- **INSTRUCTIONS TO FOLLOW**: Only lines that contain the word "лодочной" belong in the answer; copy them from the records below.

- **GIVEN RECORDS**:
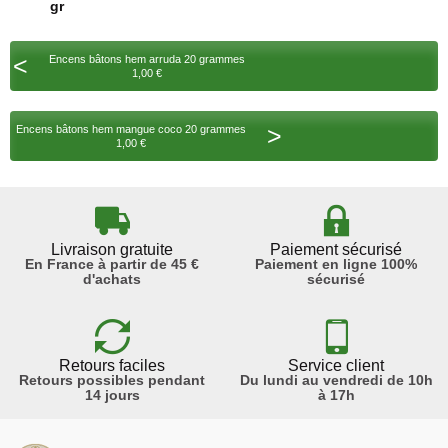
gr
<
Encens bâtons hem arruda 20 grammes
1,00 €
>
Encens bâtons hem mangue coco 20 grammes
1,00 €
Livraison gratuite
Paiement sécurisé
En France à partir de 45 €
Paiement en ligne 100%
d'achats
sécurisé
Retours faciles
Service client
Retours possibles pendant
Du lundi au vendredi de 10h
14 jours
à 17h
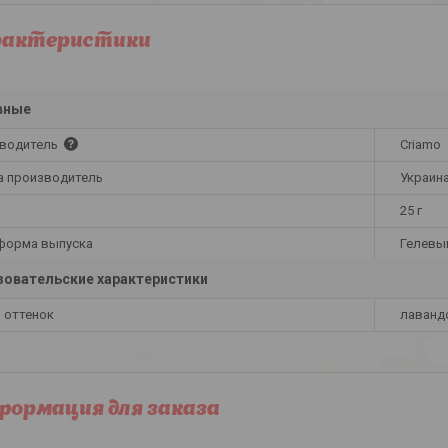
рактеристики
вные
водитель
Criamo
а производитель
Украин
25 г
 форма выпуска
Гелевы
овательские характеристики
и оттенок
лаванд
ормация для заказа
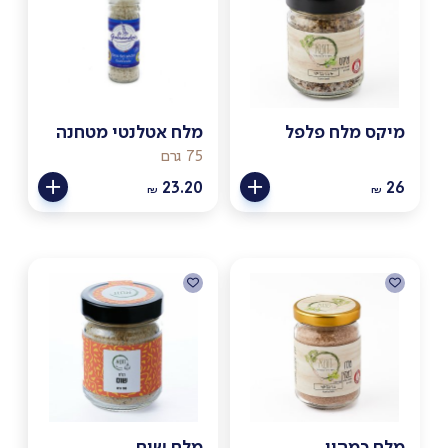
מיקס מלח פלפל
מלח אטלנטי מטחנה
75 גרם
23.20
26
₪
₪
מלח כמהין
מלח שום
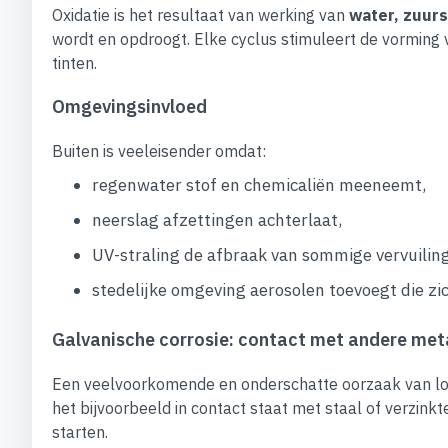
Oxidatie is het resultaat van werking van
water, zuurs
wordt en opdroogt. Elke cyclus stimuleert de vorming 
tinten.
Omgevingsinvloed
Buiten is veeleisender omdat:
regenwater stof en chemicaliën meeneemt,
neerslag afzettingen achterlaat,
UV-straling de afbraak van sommige vervuili
stedelijke omgeving aerosolen toevoegt die zi
Galvanische corrosie: contact met andere met
Een veelvoorkomende en onderschatte oorzaak van lok
het bijvoorbeeld in contact staat met staal of verzink
starten.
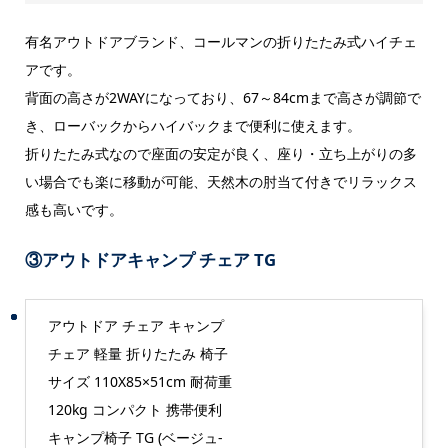
有名アウトドアブランド、コールマンの折りたたみ式ハイチェ
アです。
背面の高さが2WAYになっており、67～84cmまで高さが調節で
き、ローバックからハイバックまで便利に使えます。
折りたたみ式なので座面の安定が良く、座り・立ち上がりの多
い場合でも楽に移動が可能、天然木の肘当て付きでリラックス
感も高いです。
③
アウトドアキャンプ チェア TG
アウトドア チェア キャンプ
チェア 軽量 折りたたみ 椅子
サイズ 110X85×51cm 耐荷重
120kg コンパクト 携帯便利
キャンプ椅子 TG (ベージュ-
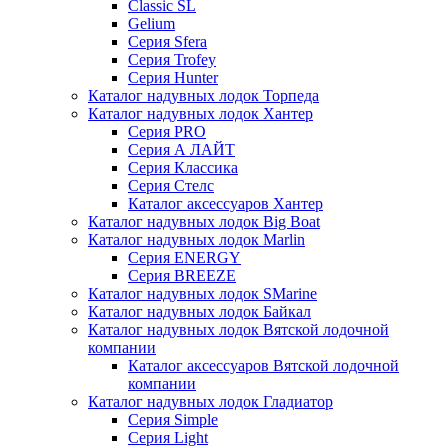
Classic SL
Gelium
Серия Sfera
Серия Trofey
Серия Hunter
Каталог надувных лодок Торпеда
Каталог надувных лодок Хантер
Серия PRO
Серия А ЛАЙТ
Серия Классика
Серия Стелс
Каталог аксессуаров Хантер
Каталог надувных лодок Big Boat
Каталог надувных лодок Marlin
Серия ENERGY
Серия BREEZE
Каталог надувных лодок SMarine
Каталог надувных лодок Байкал
Каталог надувных лодок Вятской лодочной
компании
Каталог аксессуаров Вятской лодочной
компании
Каталог надувных лодок Гладиатор
Серия Simple
Серия Light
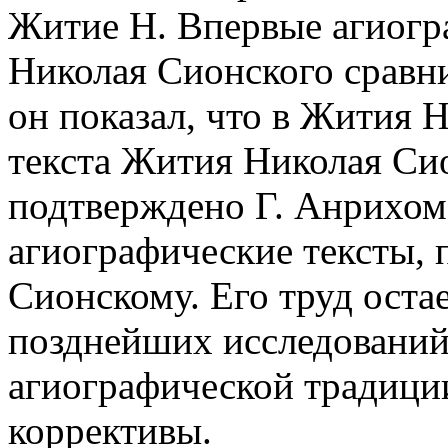
Житие Н. Впервые агиогр
Николая Сионского сравн
он показал, что в Жития 
текста Жития Николая Си
подтверждено Г. Анрихом,
агиографические тексты,
Сионскому. Его труд остае
позднейших исследований,
агиографической традици
коррективы.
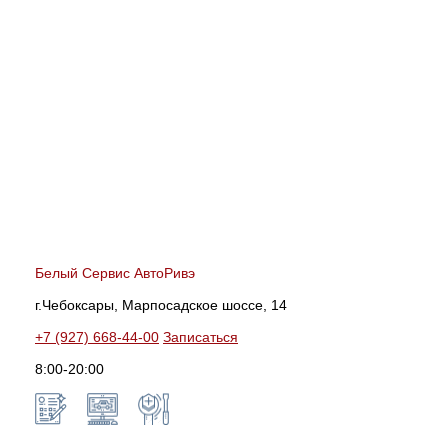
Белый Сервис АвтоРивэ
г.Чебоксары, Марпосадское шоссе, 14
+7 (927) 668-44-00
Записаться
8:00-20:00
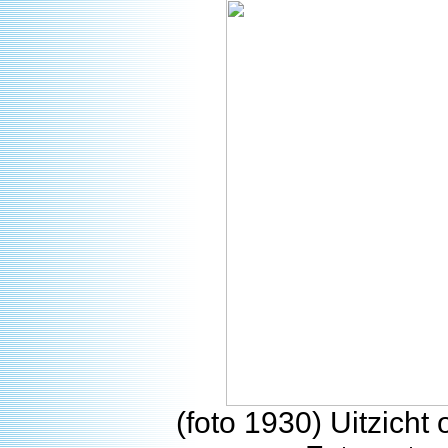
(foto 1930) Uitzicht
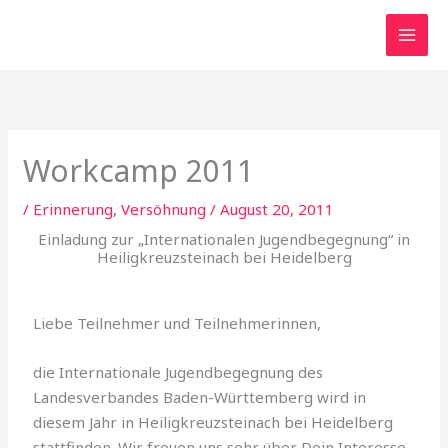
Zum
Inhalt
springen
Workcamp 2011
/
Erinnerung, Versöhnung
/
August 20, 2011
Einladung zur „Internationalen Jugendbegegnung“ in
Heiligkreuzsteinach bei Heidelberg
Liebe Teilnehmer und Teilnehmerinnen,
die Internationale Jugendbegegnung des
Landesverbandes Baden-Württemberg wird in
diesem Jahr in Heiligkreuzsteinach bei Heidelberg
stattfinden. Wir freuen uns sehr über Dein Interesse,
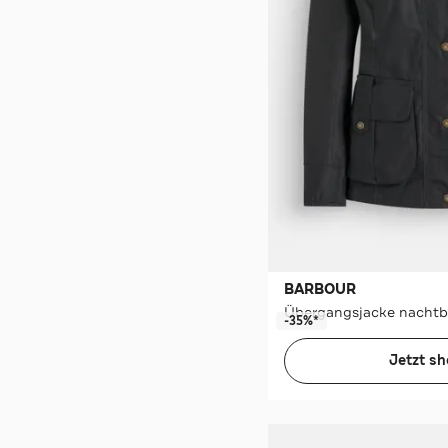
BARBOUR
Übergangsjacke nachtb
-35%*
Jetzt s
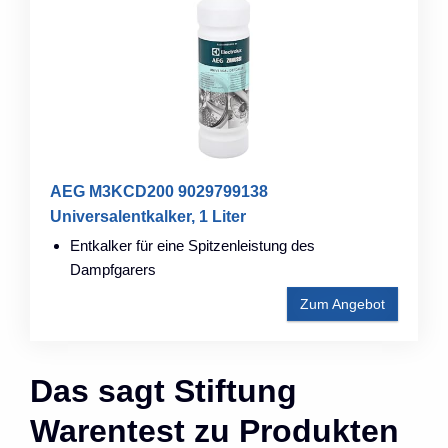
AEG M3KCD200 9029799138
Universalentkalker, 1 Liter
Entkalker für eine Spitzenleistung des
Dampfgarers
Zum Angebot
Das sagt Stiftung
Warentest zu Produkten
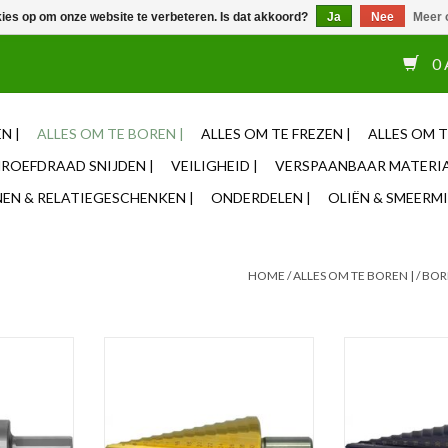
kies op om onze website te verbeteren. Is dat akkoord?
Ja
Nee
Meer 
or 12u besteld, zelfde dag verzonden ✓ Eigen adviseurs ✓ Naas
0 
N |
ALLES OM TE BOREN |
ALLES OM TE FREZEN |
ALLES OM T
ROEFDRAAD SNIJDEN |
VEILIGHEID |
VERSPAANBAAR MATERIA
N & RELATIEGESCHENKEN |
ONDERDELEN |
OLIËN & SMEERMI
HOME
/
ALLES OM TE BOREN |
/
BOR
ECO PRO HSS
Phantom HSS Getrapte Plaatboor
Phantom HSS Get
nk geslepen
TiN
Ergo-St
NKELWAGEN
TOEVOEGEN AAN WINKELWAGEN
TOEVOEGEN AA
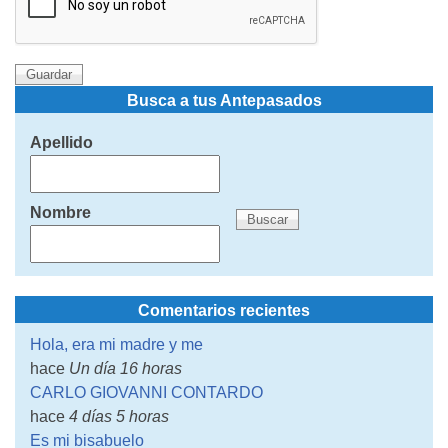
Busca a tus Antepasados
Apellido
Nombre
Comentarios recientes
Hola, era mi madre y me
hace
Un día 16 horas
CARLO GIOVANNI CONTARDO
hace
4 días 5 horas
Es mi bisabuelo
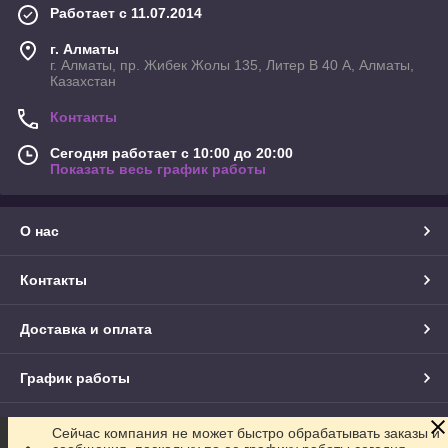
Работает с 11.07.2014
г. Алматы
г. Алматы, пр. Жибек Жолы 135, Литер В 40 А, Алматы,
Казахстан
Контакты
Сегодня работает с 10:00 до 20:00
Показать весь график работы
О нас
Контакты
Доставка и оплата
График работы
Полная версия сайта
Сейчас компания не может быстро обрабатывать заказы и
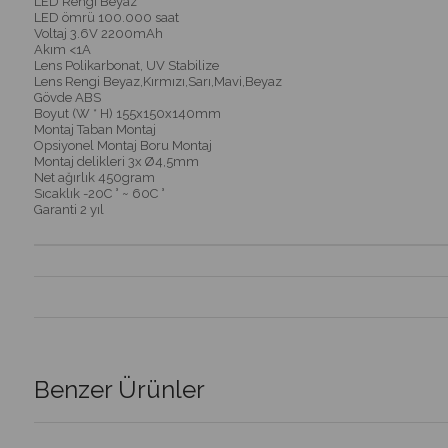
LED Rengi Beyaz
LED ömrü 100.000 saat
Voltaj 3.6V 2200mAh
Akım <1A
Lens Polikarbonat, UV Stabilize
Lens Rengi Beyaz,Kırmızı,Sarı,Mavi,Beyaz
Gövde ABS
Boyut (W * H) 155x150x140mm
Montaj Taban Montaj
Opsiyonel Montaj Boru Montaj
Montaj delikleri 3x Ø4,5mm
Net ağırlık 450gram
Sıcaklık -20C ° ~ 60C °
Garanti 2 yıl
Benzer Ürünler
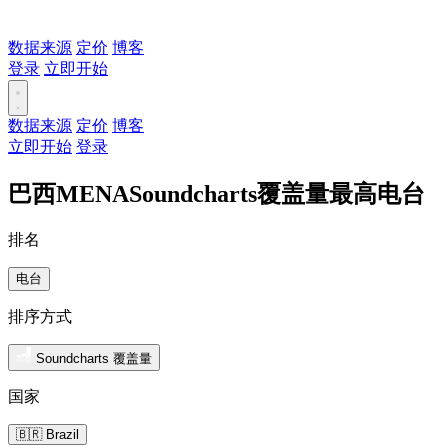
数据来源
定价
博客
登录
立即开始
数据来源
定价
博客
立即开始
登录
巴西MENASoundcharts覆盖量最高电台
排名
电台
排序方式
Soundcharts 覆盖量
国家
🇧🇷 Brazil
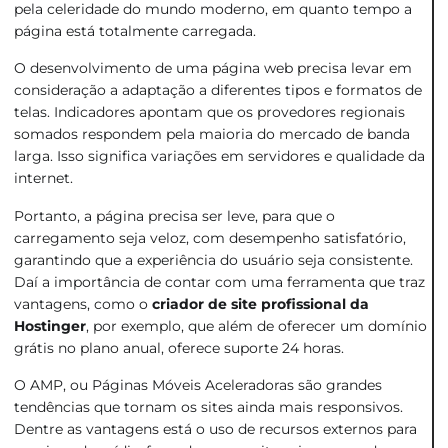
pela celeridade do mundo moderno, em quanto tempo a
página está totalmente carregada.
O desenvolvimento de uma página web precisa levar em
consideração a adaptação a diferentes tipos e formatos de
telas. Indicadores apontam que os provedores regionais
somados respondem pela maioria do mercado de banda
larga. Isso significa variações em servidores e qualidade da
internet.
Portanto, a página precisa ser leve, para que o
carregamento seja veloz, com desempenho satisfatório,
garantindo que a experiência do usuário seja consistente.
Daí a importância de contar com uma ferramenta que traz
vantagens, como o
criador de site profissional da
Hostinger
, por exemplo, que além de oferecer um domínio
grátis no plano anual, oferece suporte 24 horas.
O AMP, ou Páginas Móveis Aceleradoras são grandes
tendências que tornam os sites ainda mais responsivos.
Dentre as vantagens está o uso de recursos externos para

- **ANSWER SPACE**:
Каталог надувных лодок Вятской лодочной
Каталог аксессуаров Вятской лодочной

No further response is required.